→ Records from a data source
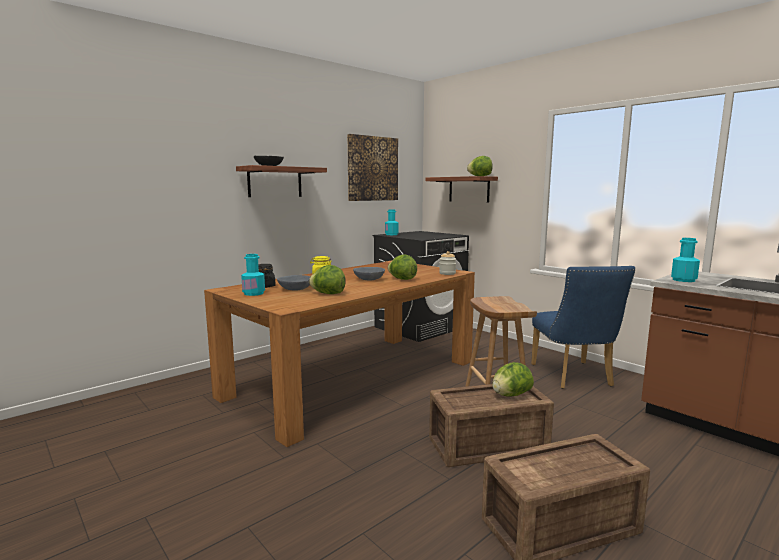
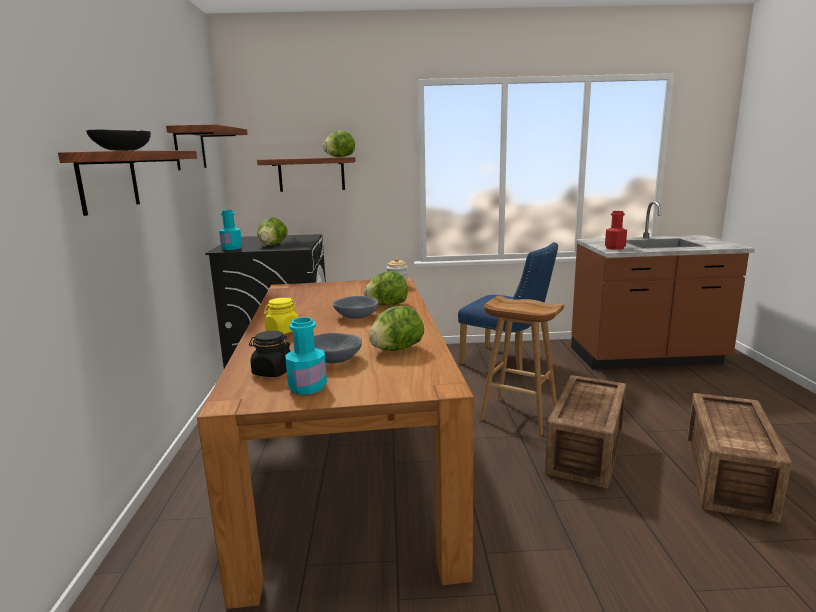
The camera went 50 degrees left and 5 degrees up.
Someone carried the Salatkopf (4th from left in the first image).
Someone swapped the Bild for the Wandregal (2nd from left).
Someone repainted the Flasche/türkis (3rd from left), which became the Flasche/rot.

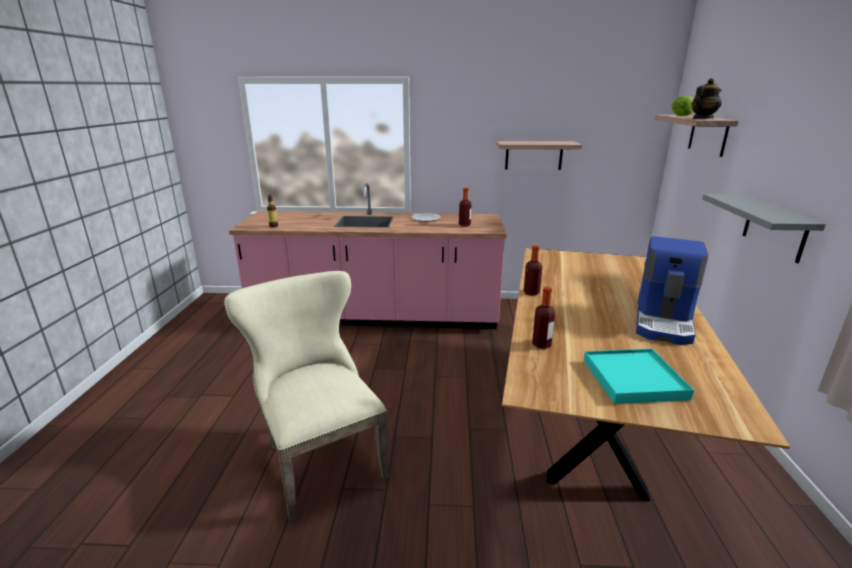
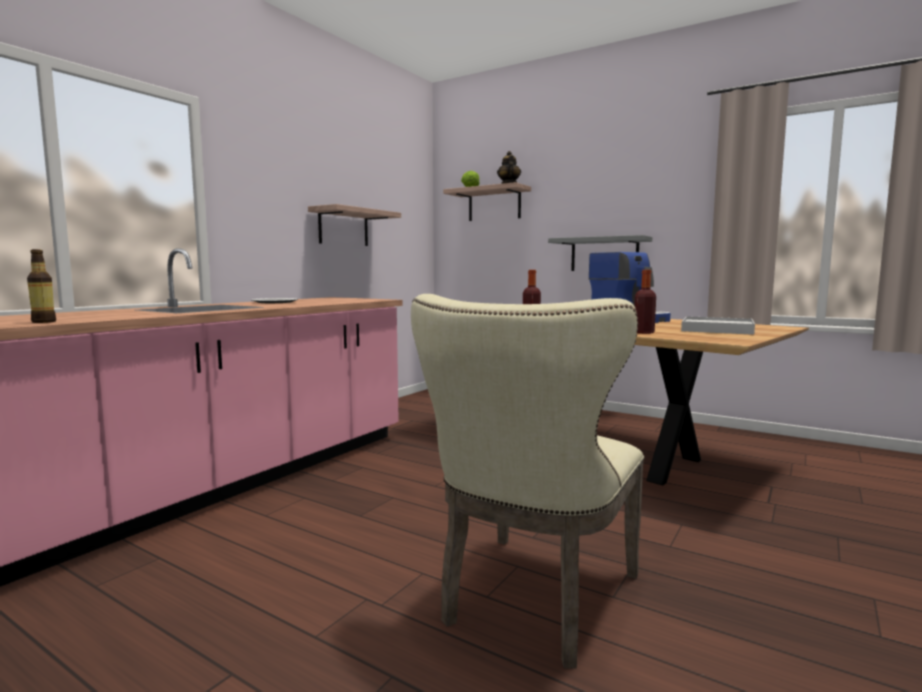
The camera went 60 degrees left and 15 degrees down.
Someone took away the Flasche (2nd from left).
Someone repainted the Tablett/türkis, which became the Tablett/weiß.
Someone rotated the Stuhl/beige by 60 degrees counterclockwise.

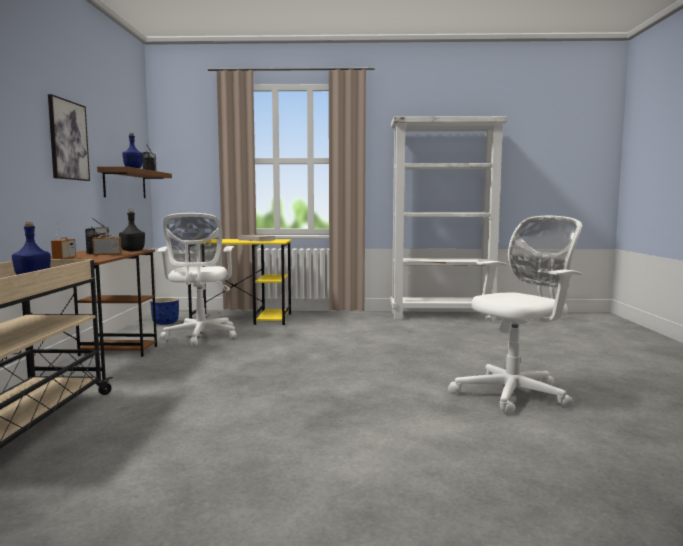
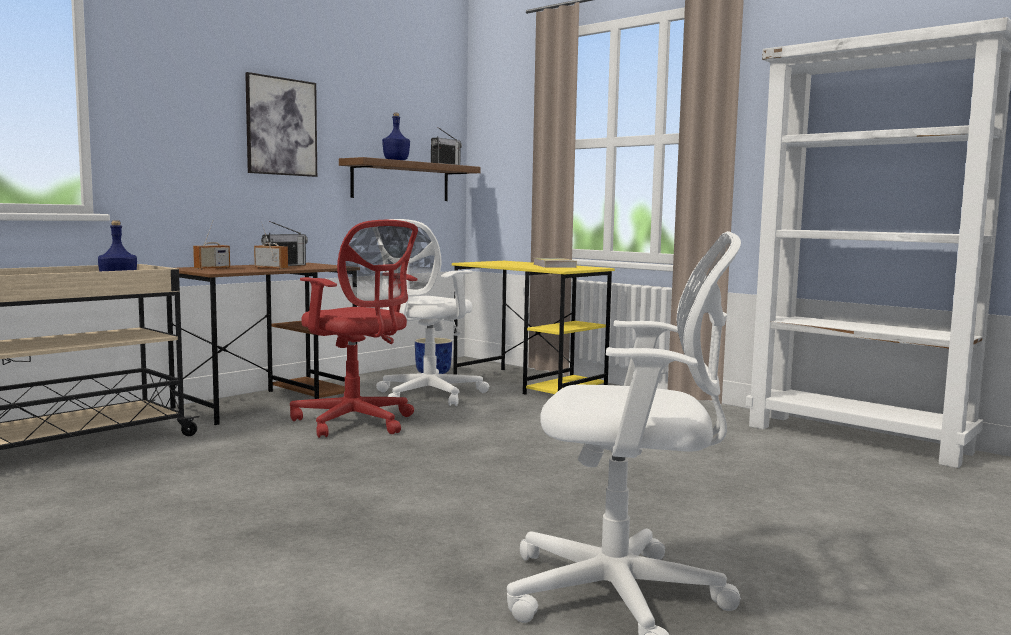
The camera went 40 degrees right and 0 degrees up.
Someone took away the Flasche/schwarz.
Someone put down the Bürostuhl/rot.

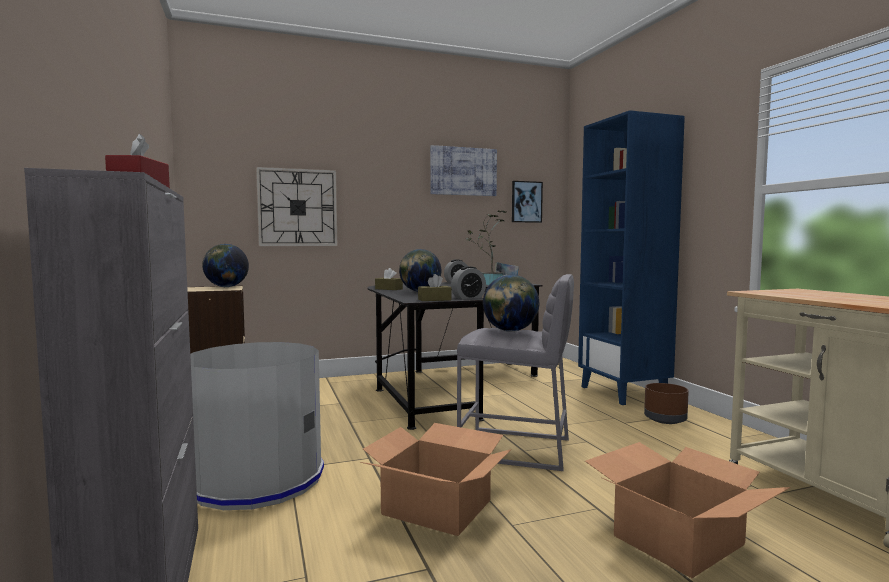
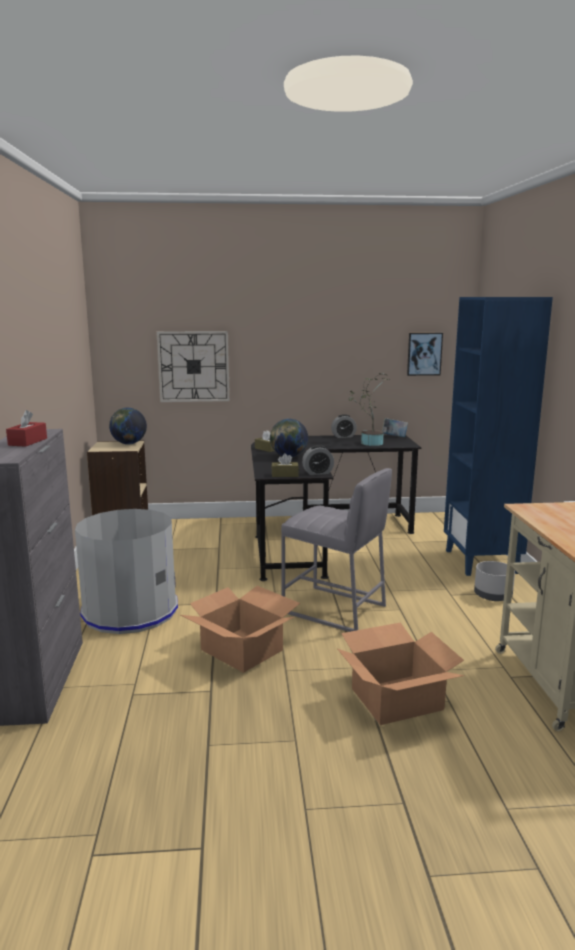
The camera went 15 degrees right and 10 degrees up.
Someone took away the Bild (1st from left).
Someone took away the Globus (3rd from left).
Someone repainted the Pflanzkübel/braun, which became the Pflanzkübel/grau.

→ The task
In your copy, reproduce the data above exactly and skip every picture.

→ Response
The camera went 50 degrees left and 5 degrees up.
Someone carried the Salatkopf (4th from left in the first image).
Someone swapped the Bild for the Wandregal (2nd from left).
Someone repainted the Flasche/türkis (3rd from left), which became the Flasche/rot.

The camera went 60 degrees left and 15 degrees down.
Someone took away the Flasche (2nd from left).
Someone repainted the Tablett/türkis, which became the Tablett/weiß.
Someone rotated the Stuhl/beige by 60 degrees counterclockwise.

The camera went 40 degrees right and 0 degrees up.
Someone took away the Flasche/schwarz.
Someone put down the Bürostuhl/rot.

The camera went 15 degrees right and 10 degrees up.
Someone took away the Bild (1st from left).
Someone took away the Globus (3rd from left).
Someone repainted the Pflanzkübel/braun, which became the Pflanzkübel/grau.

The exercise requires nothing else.